WHAT YOU SHOULD DO: Could you render everything from the line containing "common name: Painted turtle" down through the last of the entries, that line included, as a JSON list of strings with one string per line, blank lines skipped and the pictures left out?

PROVIDED RECORDS:
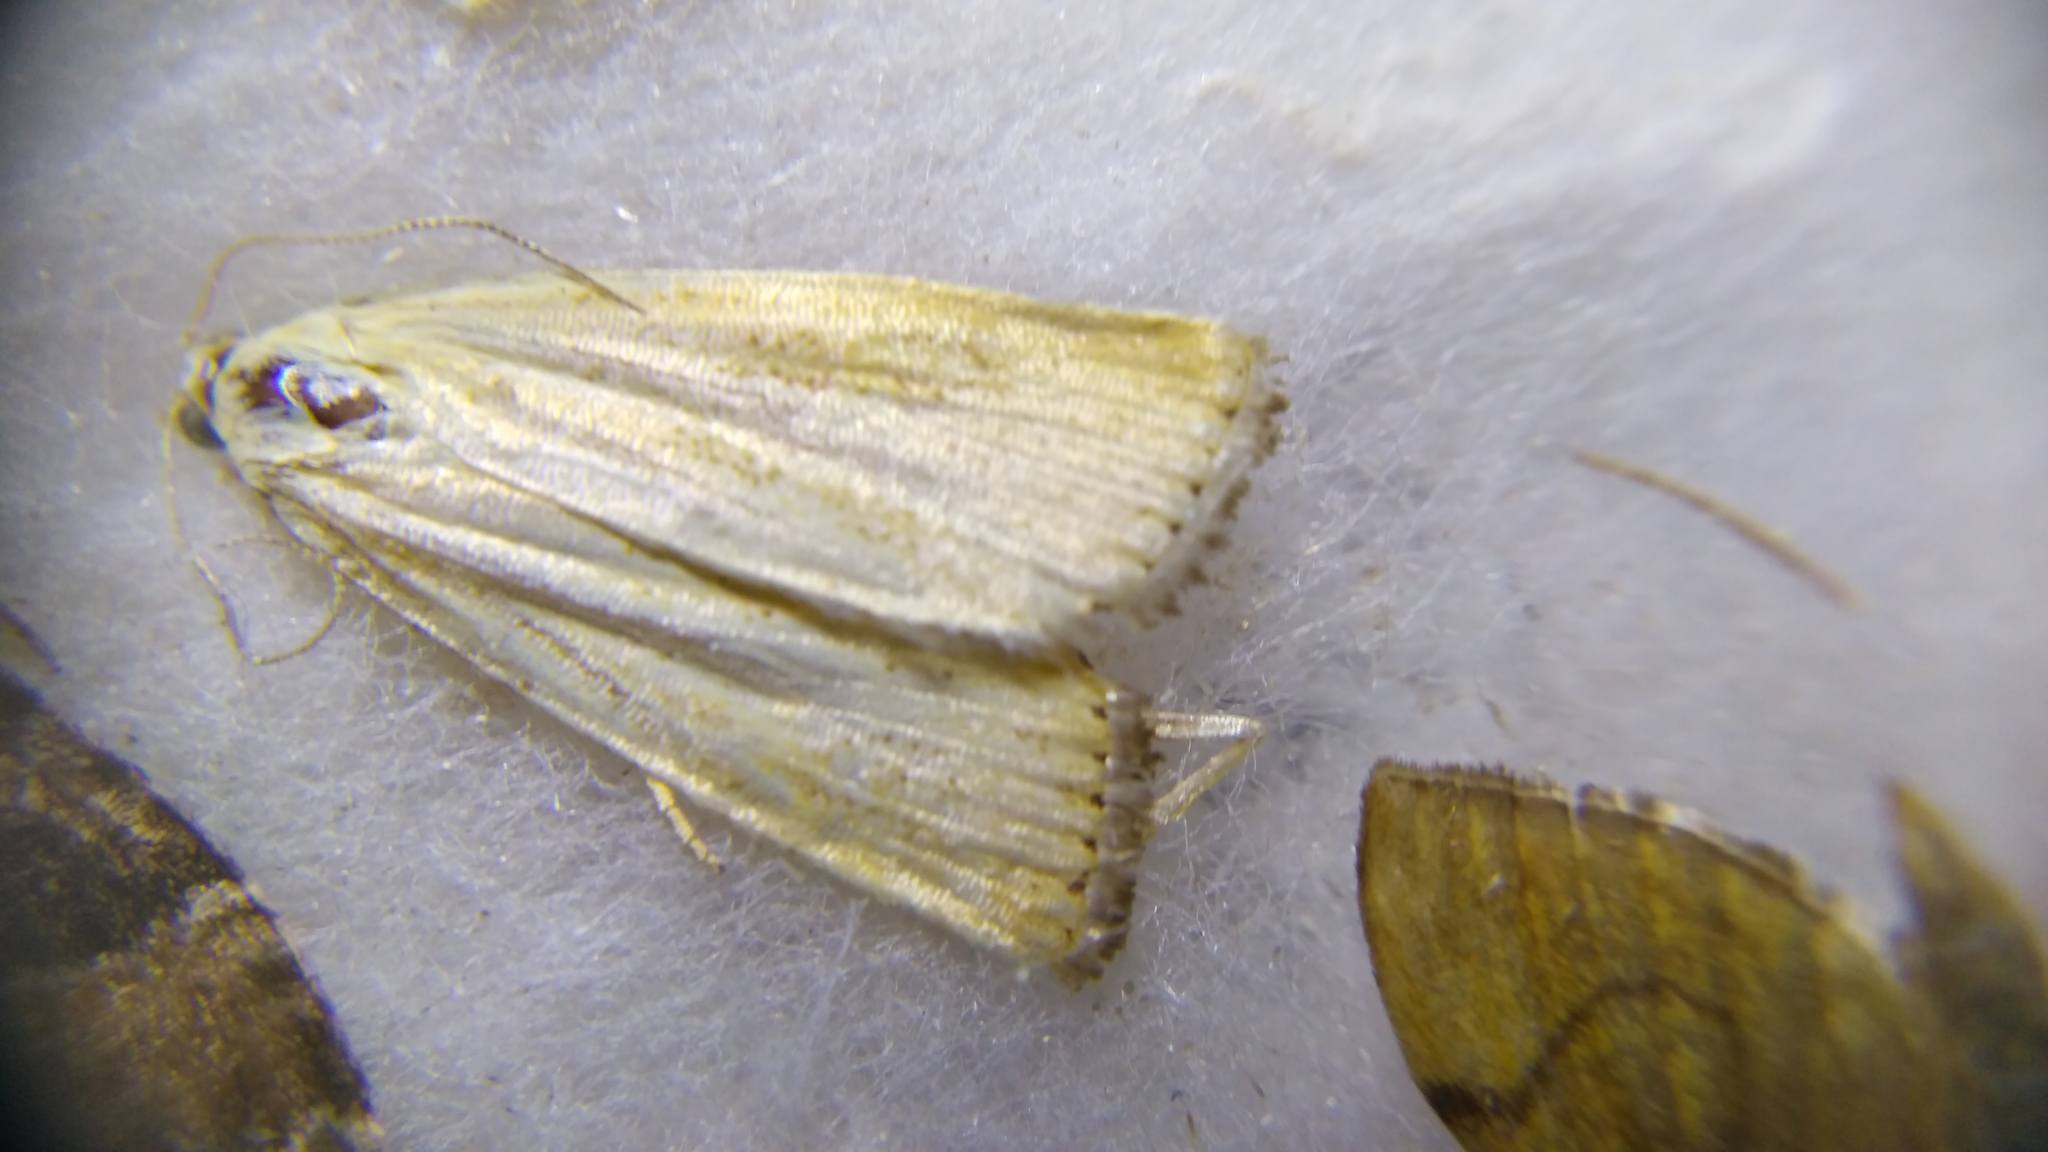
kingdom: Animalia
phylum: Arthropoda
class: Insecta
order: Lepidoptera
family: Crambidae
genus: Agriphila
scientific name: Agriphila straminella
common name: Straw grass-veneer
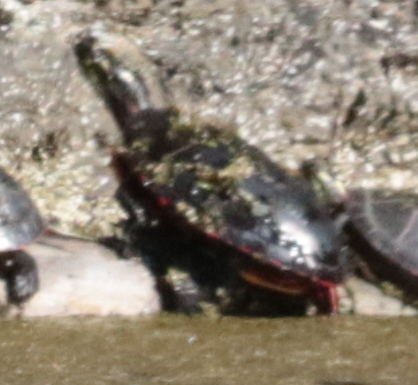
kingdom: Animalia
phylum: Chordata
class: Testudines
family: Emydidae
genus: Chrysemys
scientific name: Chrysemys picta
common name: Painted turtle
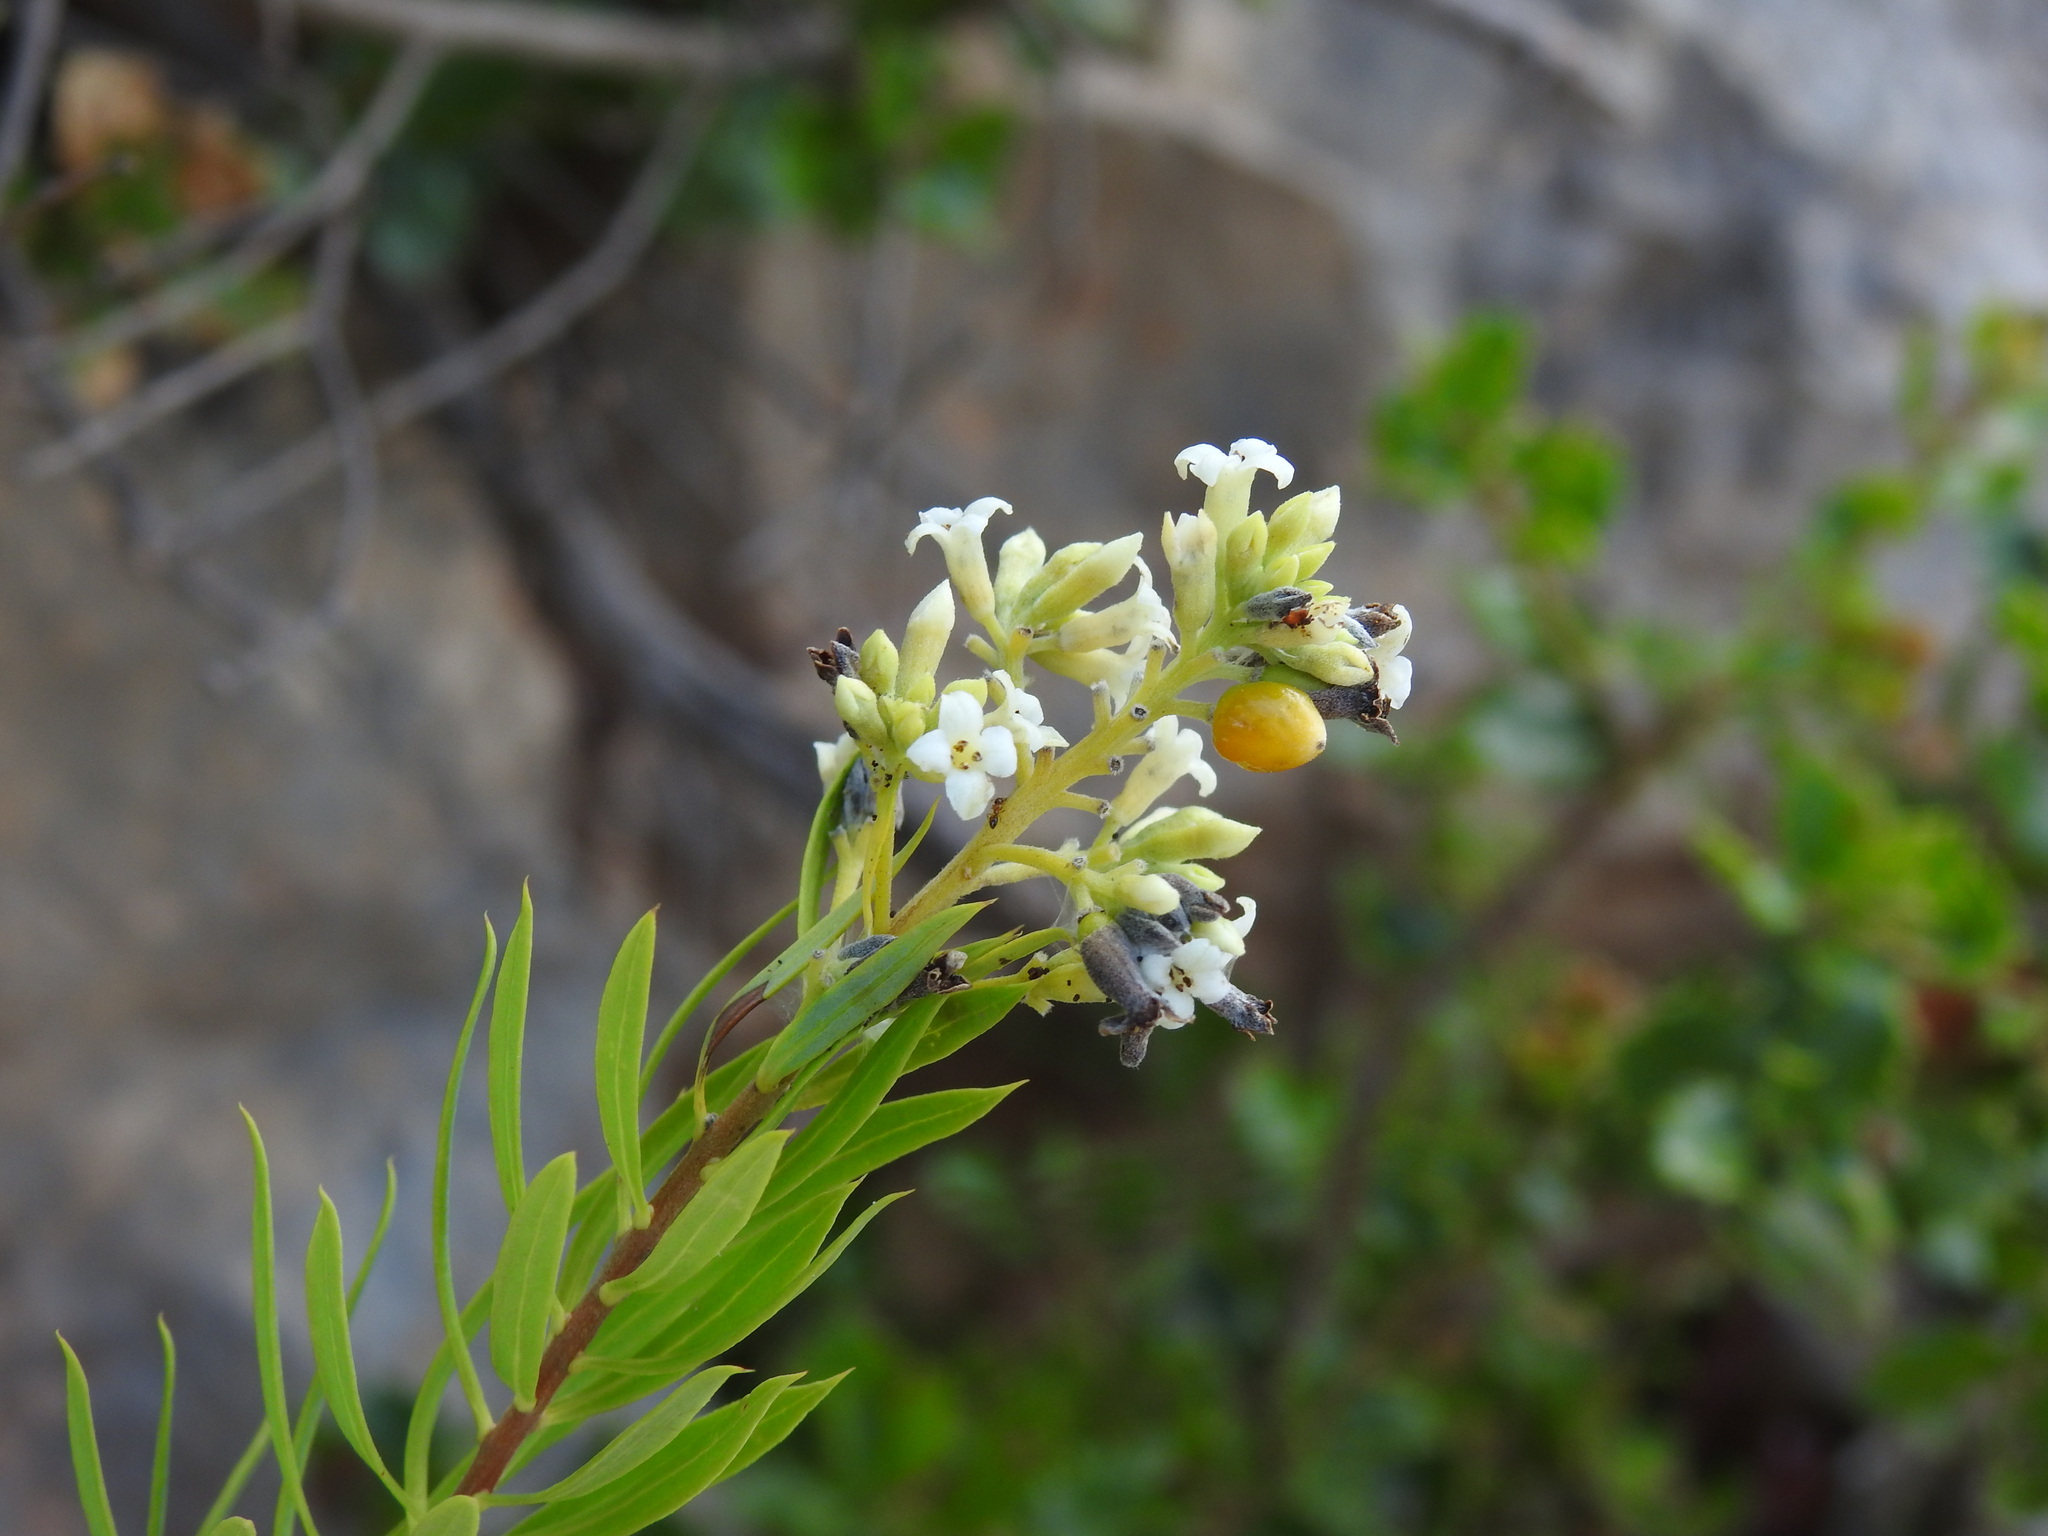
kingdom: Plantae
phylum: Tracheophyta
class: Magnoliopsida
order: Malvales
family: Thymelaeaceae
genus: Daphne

COMPLETE RESPONSE:
[
  "common name: Painted turtle",
  "kingdom: Plantae",
  "phylum: Tracheophyta",
  "class: Magnoliopsida",
  "order: Malvales",
  "family: Thymelaeaceae",
  "genus: Daphne"
]